**Required action**
Write out again, exactly, the lines below starting at the one with "FOR FURTHER INFORMATION" and ending at the one with "upon national security, including".

Saved data entries:
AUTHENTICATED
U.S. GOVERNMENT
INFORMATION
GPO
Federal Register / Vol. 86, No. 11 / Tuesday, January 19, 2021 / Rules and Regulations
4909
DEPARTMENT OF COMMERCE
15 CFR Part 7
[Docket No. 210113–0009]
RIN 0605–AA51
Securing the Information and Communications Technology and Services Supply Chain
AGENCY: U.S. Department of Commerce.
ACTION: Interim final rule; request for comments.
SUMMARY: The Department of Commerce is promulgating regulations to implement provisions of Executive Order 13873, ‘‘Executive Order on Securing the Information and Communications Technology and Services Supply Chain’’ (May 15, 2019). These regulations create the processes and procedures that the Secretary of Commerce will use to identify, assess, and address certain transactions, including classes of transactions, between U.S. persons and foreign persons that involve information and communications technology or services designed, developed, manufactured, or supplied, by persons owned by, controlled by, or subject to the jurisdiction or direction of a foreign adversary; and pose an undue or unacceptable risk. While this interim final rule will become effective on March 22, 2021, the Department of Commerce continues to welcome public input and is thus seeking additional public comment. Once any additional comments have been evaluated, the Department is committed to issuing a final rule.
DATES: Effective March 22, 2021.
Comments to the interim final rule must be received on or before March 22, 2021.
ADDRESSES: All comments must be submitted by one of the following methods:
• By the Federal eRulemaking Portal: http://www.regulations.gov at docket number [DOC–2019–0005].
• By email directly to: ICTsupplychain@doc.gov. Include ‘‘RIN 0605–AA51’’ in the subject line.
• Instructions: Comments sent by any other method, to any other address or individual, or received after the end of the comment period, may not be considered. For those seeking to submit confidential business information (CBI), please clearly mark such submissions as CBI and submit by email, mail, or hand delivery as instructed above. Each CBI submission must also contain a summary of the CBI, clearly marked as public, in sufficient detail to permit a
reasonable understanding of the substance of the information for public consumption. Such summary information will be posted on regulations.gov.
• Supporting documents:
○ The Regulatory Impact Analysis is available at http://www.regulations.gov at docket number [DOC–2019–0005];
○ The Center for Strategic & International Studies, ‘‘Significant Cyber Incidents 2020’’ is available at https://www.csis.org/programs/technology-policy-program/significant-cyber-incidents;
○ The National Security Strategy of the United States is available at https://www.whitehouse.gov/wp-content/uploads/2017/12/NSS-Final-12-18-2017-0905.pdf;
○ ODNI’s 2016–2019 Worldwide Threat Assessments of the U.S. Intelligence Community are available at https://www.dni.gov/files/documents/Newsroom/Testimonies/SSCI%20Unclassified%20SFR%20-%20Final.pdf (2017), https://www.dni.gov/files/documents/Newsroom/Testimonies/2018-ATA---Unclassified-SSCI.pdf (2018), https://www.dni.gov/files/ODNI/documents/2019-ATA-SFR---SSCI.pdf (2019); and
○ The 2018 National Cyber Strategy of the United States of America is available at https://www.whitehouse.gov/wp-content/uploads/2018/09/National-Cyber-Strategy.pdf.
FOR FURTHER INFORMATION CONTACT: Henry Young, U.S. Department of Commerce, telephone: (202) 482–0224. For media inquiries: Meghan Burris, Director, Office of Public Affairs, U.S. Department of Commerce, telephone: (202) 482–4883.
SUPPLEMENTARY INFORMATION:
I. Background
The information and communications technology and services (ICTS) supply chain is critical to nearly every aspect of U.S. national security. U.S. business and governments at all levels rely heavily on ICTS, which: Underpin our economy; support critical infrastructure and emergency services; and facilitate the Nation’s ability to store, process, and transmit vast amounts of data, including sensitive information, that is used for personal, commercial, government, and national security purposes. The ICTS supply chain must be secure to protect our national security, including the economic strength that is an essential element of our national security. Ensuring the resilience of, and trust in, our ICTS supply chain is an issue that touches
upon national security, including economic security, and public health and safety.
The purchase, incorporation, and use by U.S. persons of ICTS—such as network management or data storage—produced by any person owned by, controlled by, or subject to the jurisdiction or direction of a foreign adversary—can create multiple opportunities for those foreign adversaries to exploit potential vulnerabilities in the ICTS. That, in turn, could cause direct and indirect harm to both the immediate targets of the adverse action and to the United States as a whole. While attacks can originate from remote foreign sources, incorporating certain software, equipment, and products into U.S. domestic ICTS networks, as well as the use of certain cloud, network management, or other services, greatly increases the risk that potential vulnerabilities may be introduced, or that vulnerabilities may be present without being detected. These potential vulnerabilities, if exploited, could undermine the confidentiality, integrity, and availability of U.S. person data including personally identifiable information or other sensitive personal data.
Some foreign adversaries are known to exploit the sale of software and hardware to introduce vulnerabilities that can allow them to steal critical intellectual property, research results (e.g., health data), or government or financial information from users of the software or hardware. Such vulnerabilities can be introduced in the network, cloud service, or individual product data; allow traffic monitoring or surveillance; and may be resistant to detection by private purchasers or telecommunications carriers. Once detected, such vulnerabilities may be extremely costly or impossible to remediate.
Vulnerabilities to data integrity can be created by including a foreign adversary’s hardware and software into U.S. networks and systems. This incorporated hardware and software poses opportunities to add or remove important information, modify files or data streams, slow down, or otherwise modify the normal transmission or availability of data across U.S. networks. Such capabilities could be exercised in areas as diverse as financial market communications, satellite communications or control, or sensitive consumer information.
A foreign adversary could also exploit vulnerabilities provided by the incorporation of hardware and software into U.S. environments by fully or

**Response to this task**
FOR FURTHER INFORMATION CONTACT: Henry Young, U.S. Department of Commerce, telephone: (202) 482–0224. For media inquiries: Meghan Burris, Director, Office of Public Affairs, U.S. Department of Commerce, telephone: (202) 482–4883.
SUPPLEMENTARY INFORMATION:
I. Background
The information and communications technology and services (ICTS) supply chain is critical to nearly every aspect of U.S. national security. U.S. business and governments at all levels rely heavily on ICTS, which: Underpin our economy; support critical infrastructure and emergency services; and facilitate the Nation’s ability to store, process, and transmit vast amounts of data, including sensitive information, that is used for personal, commercial, government, and national security purposes. The ICTS supply chain must be secure to protect our national security, including the economic strength that is an essential element of our national security. Ensuring the resilience of, and trust in, our ICTS supply chain is an issue that touches
upon national security, including economic security, and public health and safety.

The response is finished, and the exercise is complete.